【SIDE 信長】
流石に動けずくたりとなっている女を前にどうも出来ない。
そうは思いながらも、もう一度同じような戯れを繰り返さざるを得なかったため、罰が悪くて、信長はなるべく反応しないよう気をつけながら身体を清めてやった。
「信長さ……」
「寝てていい。後で送る」
「うん」
珍しく、幼い答えに、髪をなでて返す。
本当に疲れたのだろう。
無理をさせる気はなかったが、結果そうなったかどうか、男の身には分かれない。
「責任はとる」
この先がどうなるか、そこは不明。
もっといい女もいるかもしれないし、他の女に手を出さないかどうかも誓えるものではない。(意外と即物的な自分を知っている)
にもかかわらず、誓えるのは、彼女が望むままにそばにいること。
勝手についてこい、とはひどい言い様だが実際そういうつもりなのだから仕方ない。
かつてのように一歩後ろでなくともよかった。
並んで戦うのもありだろう(某元配下の最強夫婦を思い出すのはいかがと思うが)
≪――蝶は羽化するか?≫
脳裏に、さきほど言われたわけでもないのに、松永らしきひとの問いかけがあった。
静かに、応える。
「羽を休めただけ。最初から蝶は蝶よ」
彼女以外を求める気もないくせに、かつての彼女だけでは嫌だった。
わがままなのはどちらだろうか。
≪今欲するものと、かつて欲したものとは別だ≫
そう答えたが、どちらにせよ同じなのだ。
拘らぬと決めるも、こだわると決めるも、どちらも自然ではなきこと。
明鏡止水……気にするもしないも、ただただあるがままを受け止めるだけの器と、その覚悟。
それが、今の己には欠けていたようだ。
明け方の冷たい風から守るように、その熱を覆えば、飛び損ねた蝶は葉の下の茎にしがみつく様に脚を絡め、信長の動揺をも絡め取る。
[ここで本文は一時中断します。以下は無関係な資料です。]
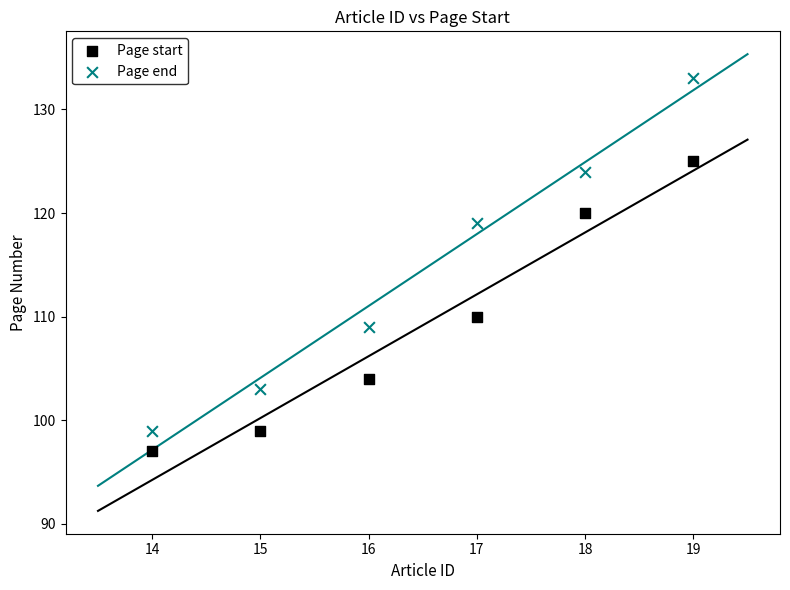

Which series has the largest Y range (max minus min)?

Page end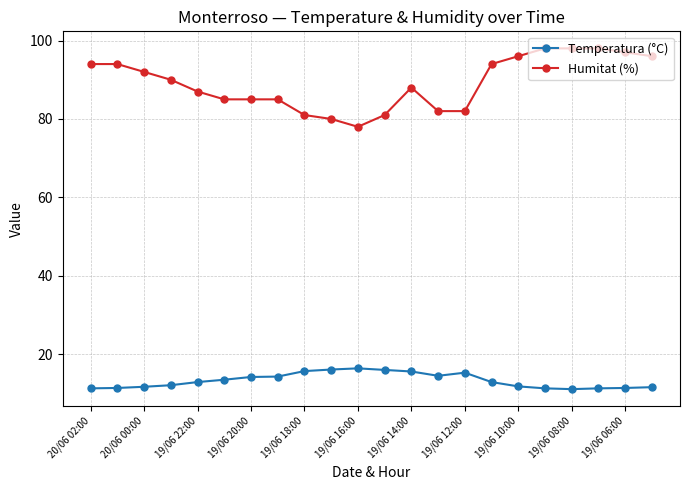

At how many categories does at least one series exceed 18?

22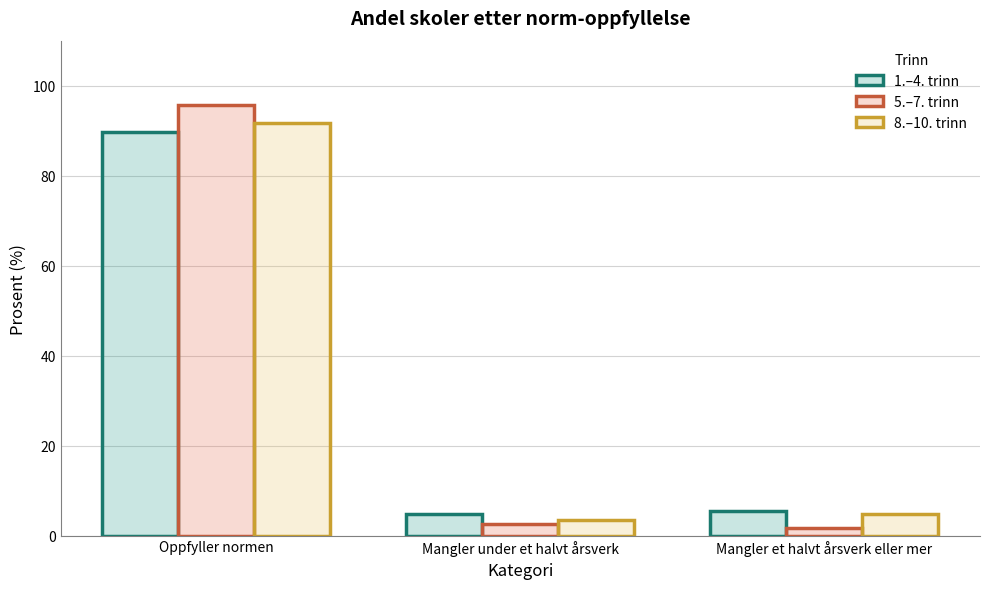

True or false: 1.–4. trinn has a value of 9.4 at Mangler et halvt årsverk eller mer.

False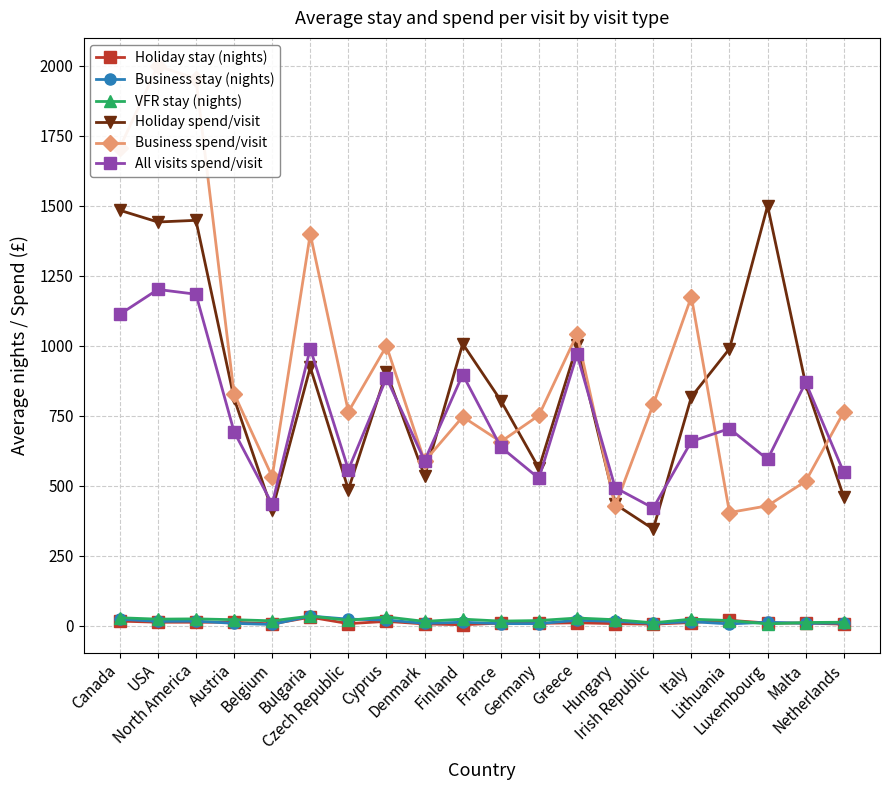

At how many categories does at least one series exceed 1233?

5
腕の中にいる少女が現実であれば、あとはどうとでもなる。
何が芽吹こうが芽吹くまいが、己が傍に立つよう、努力する番だ。
「守るなどとはおこがましい」
平手は愚か、信長自身にすら「蝮の娘」たろうとした姫を抱え込んで、信長は始めて、自ら安まった気がした。
最期まで、守られていたのはどっちであったのか。
答えは出ない。
ならば、これからの世で見つけるしかないのだ。最期まで横に或ることで。
手元に答えの鍵は揃ったのだから。
ちょっと分けてみた。微妙だったらもう一度分割を戻します。